The Course’s third day was devoted to study the decision trees methods, how these are implemented and some examples. Also, the first part of the ensemble methods topic was introduced.

The day started with an introduction to decision trees, which are a set of methods that belong to the category of greedy algorithms that make recursive partitions on the data in order to generate subsets that predominantly belong to one value of the dependent variable. The focus of the session was on the classification trees i.e. the dependent variable is a categorical variable.

The session continued by presenting an example on how a decision tree might look, followed by the fundamental steps to consider in order to create it, these are the split criterion, how to select the independent variables for the splits, the depth the tree should have and which value should be predicted in each part of the tree. Then it was discussed in depth each of the fundamental steps, first it was mentioned the main split criterions: CART, minimum value and maximum value; next how the method finds the independent variable and the corresponding cut-off through the split; then stop and pre-pruning criterions to control the deepness of a tree and avoid overfitting were presented; and finally three different alternatives to generate predictions at each leaf node were discussed, which were majority voting and predicted probabilities.

Then, it was presented that one of the main goals in Machine Learning is to find models that reach the optimal point of minimization of both bias and variance. An option to achieve this goal is to use cross-validation to estimate the validation error and test the model with new observations. Another possibility is to combine many models to generate averaged predictions, such approach is called ensemble learning. In the last part of the day an introduction on ensemble methods and bagging was given. Ensemble methods combine multiple weak models in order to generate a stronger one. In bagging, the idea is to generate multiple datasets from the original to estimate a new model on each one, and then to aggregate the predictions of every model.

The day finalized with hands-on exercises of tree techniques implementations in R.

Day 4

The fourth day was devoted to the deepening on two ensemble methods that uses as base model decision trees, random forest and gradient boosting.

After a recapitulation on ensemble methods and bagging, the session focused on the analysis of random forests, for which the main idea is first to generate a number of new datasets (through re-sampling), then train a tree for each data set by only considering a proportion of the whole set of independent variables, this to introduce randomness in the methodology, and finally to aggregate the predictions of each tree to generate the final prediction. Then, it was mentioned that although random forests reduces the variance due to its ensemble nature, it is needed to put attention on the search of the optimal set of parameters for the model; this is to avoid high variance.

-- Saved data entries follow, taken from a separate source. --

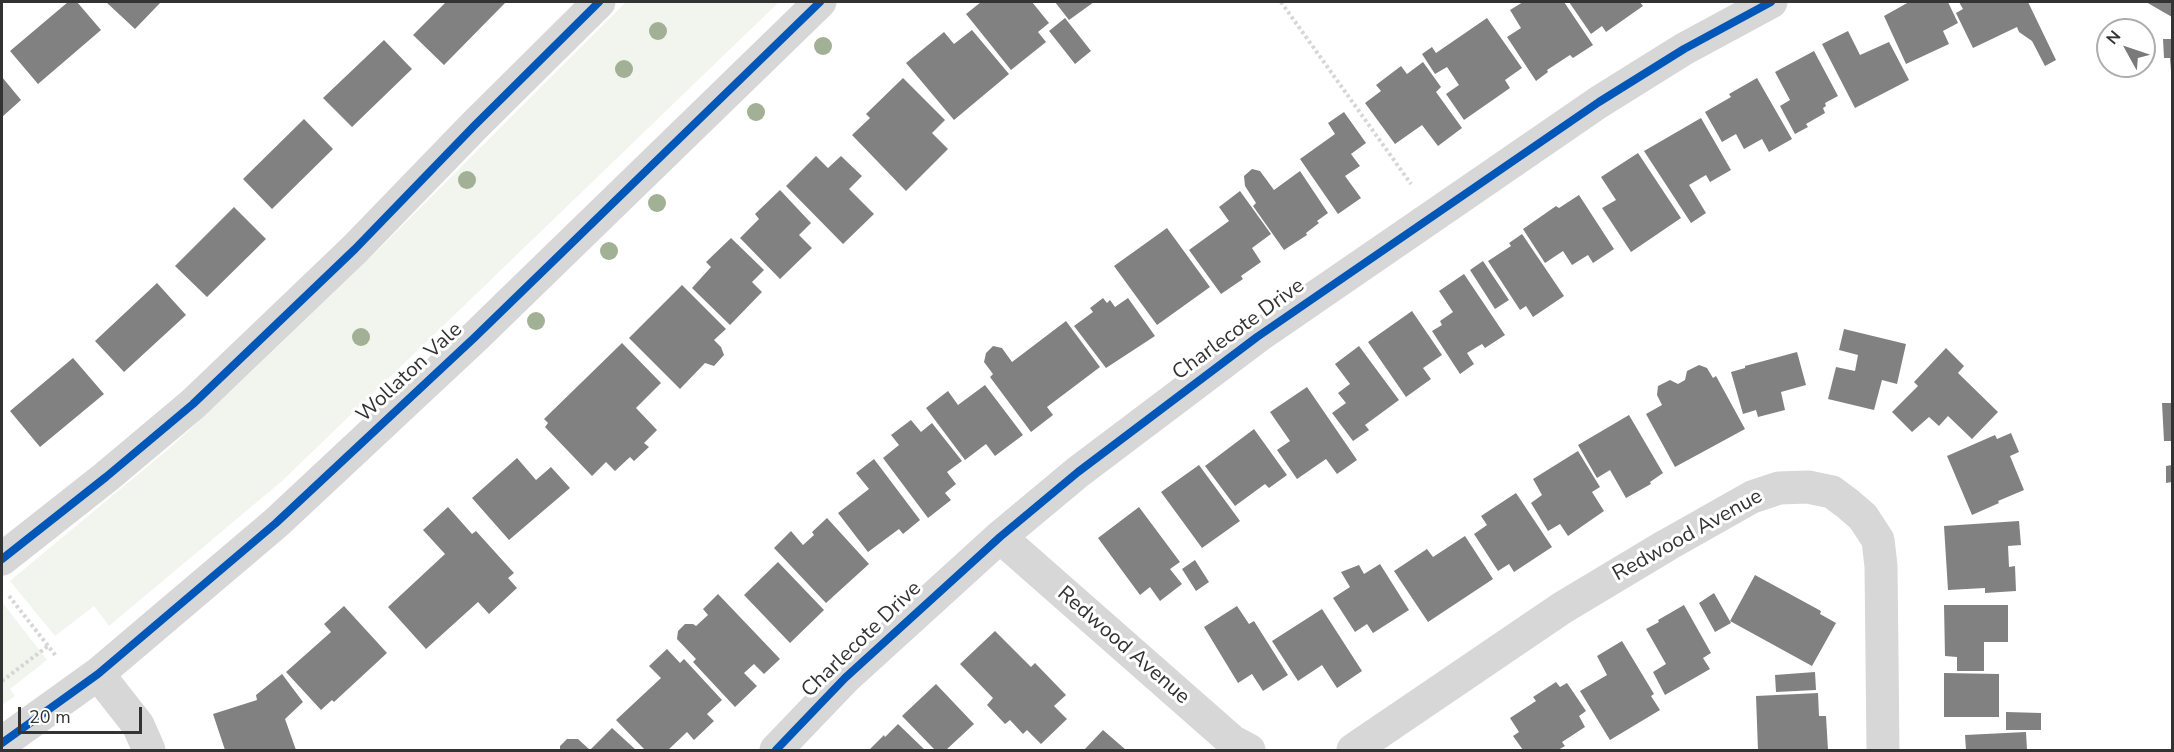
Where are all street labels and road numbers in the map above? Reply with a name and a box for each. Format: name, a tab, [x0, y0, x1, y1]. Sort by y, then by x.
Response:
street label: Charlecote Drive	[1168, 274, 1310, 386]
street label: Wollaton Vale	[352, 318, 468, 428]
street label: Redwood Avenue	[1609, 484, 1767, 588]
street label: Charlecote Drive	[797, 577, 927, 703]
street label: Redwood Avenue	[1052, 582, 1194, 710]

The session continued with an implementation of random forests in R

Then a revision on gradient boosting was done. The main idea behind this technique is to sequentially train new models, giving more importance to the observations that are difficult to predict, the level of difficulty is reflected on weights or residuals that are linked to each observation. For this case, unlike the random forest, the dataset used for each model is the same, and only the weights changes on each iteration. That gradient boosting is often applied in the context of trees, but any weak model can be used. It was also observed, on the one hand, that this technique can solve any type of problem, as long as the gradient of the loss function involved can be calculated. On the other hand, one should consider that the implementation must be accompanied by a fine hyper-parameters tuning in order to control the bias, and that for this case is required more computation time compared with the rest of the techniques seen.

Day ended with a hands-on exercise on gradient boosting in R.

Day 5

The last day of the Course was devoted to present three main Machine Learning projects developed by CEMLA along with regional central banks and University College London (UCL), this followed by an overview of the topics given during the Course and the participants’ final comments.